Some might call this one an honorable idiot. Or a loyal fool. Honest to a fault. Any number of things that these people would, almost, intend as insults, and this one would smile and nod. Trust, loyalty. They were more important than your oath, more important to this speaker than this speaker than the speaker's own self.
" 'I believe in you.'"

The gaze was gentle, and a touch proud in reminiscing. The sort of pride one gets when one's time was earlier, may be later, but is not now. A teacher's pride. A parent's pride. One who cared for the fledgling, then watched the no-longer-little one fly.
" 'I will wait for you.'"

This is more story than moment. You know it. The princess, old enough to be married off and firm, clever enough to be where she wants to be. To finish the promise. Not quite a rebel, just using every tradition her people have to keep her oath.

Another came in, and gave his answer to my question.

"I'm glad."

Friday, July 1, 2011

Alternates

She stared forward. She knew, in the odd way this place had given her, that left no doubt, that she had just enough energy to finish the journey. Should she stumble, or turn back for the Lethe's reprieve, she'd die here. Die at the bottom of the rabbit hole. It wouldn't be so bad, after all she'd been through.

She paused, just a moment, with any number of ideas fluttering through her head.

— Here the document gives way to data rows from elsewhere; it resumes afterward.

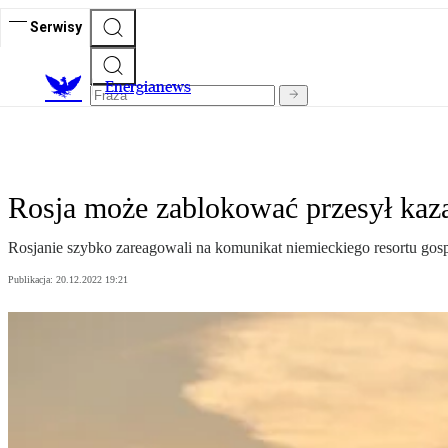
Serwisy
E
nergianews
Rosja może zablokować przesył kaz
Rosjanie szybko zareagowali na komunikat niemieckiego resortu gosp
Publikacja:
20.12.2022 19:21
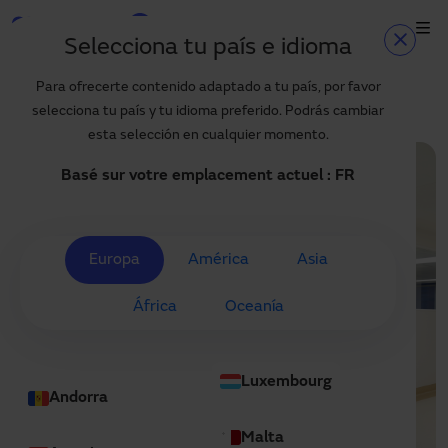
Aller au contenu principal
Selecciona tu país e idioma
Accueil
Projets
Accueil
Para ofrecerte contenido adaptado a tu país, por favor
Premier hôpital affilié de l'université de Zhengzhou
selecciona tu país y tu idioma preferido. Podrás cambiar
Produits et secteurs
esta selección en cualquier momento.
Services
Basé sur votre emplacement actuel :
FR
Prescription
Projets
Europa
América
Asia
Blog
África
Oceanía
À propos de nous
FR
Luxembourg
+34 93 591 57 00
Andorra
manusa@manusa.com
Malta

She turned, and walked. Stumbled when she met the Lethe's flow. She had forgotten the force behind it, even before she forgot almost everything.

Five steps. An unrecognized echo of her last words.

Five steps. Get up.

One.

Two.

Three.

Four.
The nameless touched the doctor’s skin, and almost all was as it had been.
*
She rolled to her side, and wrote down scraps of the fading dream. She met the man from it, but he was different here, too immature for her tastes, as if he had never walked through any fire, never even been sunburned.

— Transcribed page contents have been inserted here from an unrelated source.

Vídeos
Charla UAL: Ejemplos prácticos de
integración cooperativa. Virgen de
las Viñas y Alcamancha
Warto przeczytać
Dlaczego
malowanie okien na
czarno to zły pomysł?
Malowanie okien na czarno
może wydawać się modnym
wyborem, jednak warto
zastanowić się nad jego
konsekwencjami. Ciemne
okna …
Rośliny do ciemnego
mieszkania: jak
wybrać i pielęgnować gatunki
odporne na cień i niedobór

She looked at everything she could do, and most of it suddenly felt empty.

It was the last day, but she got everything together to apply for the right school. She did well. She did what she could do, and, for the geological eyeblink of a few centuries, she changed the world.

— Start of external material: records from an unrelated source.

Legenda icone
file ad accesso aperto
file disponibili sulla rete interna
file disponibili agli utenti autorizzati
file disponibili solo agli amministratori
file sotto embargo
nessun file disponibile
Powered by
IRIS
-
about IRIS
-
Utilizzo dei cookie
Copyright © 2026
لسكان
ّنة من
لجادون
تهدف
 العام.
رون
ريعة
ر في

The nameless nodded silently.
I knelt and put a hand on his shoulder. I said what I prayed someone else would say, were I in his place.

"You're not alone."

He stared at me.
It was an interesting experience, looking into someone's eyes as he tried to put himself back together.

He collapsed into a sob, and I held him, and I healed him as best I could. He would never be a pillar again, but perhaps that was for the best. Too easy to just stand, unbending. Far better to adjust, be flexible, to fight only the important battles.

I'm water, and I'll find every sneaky crack if you don't built carefully; wear you down even if you do.

I'm water. I'll tend the sapling.
With the quiet scrutiny of a focused child, "Did you heal with her, or hunt?"

My lips twisted into something like a smile. "I hunted her. She healed me. Everything else just happened."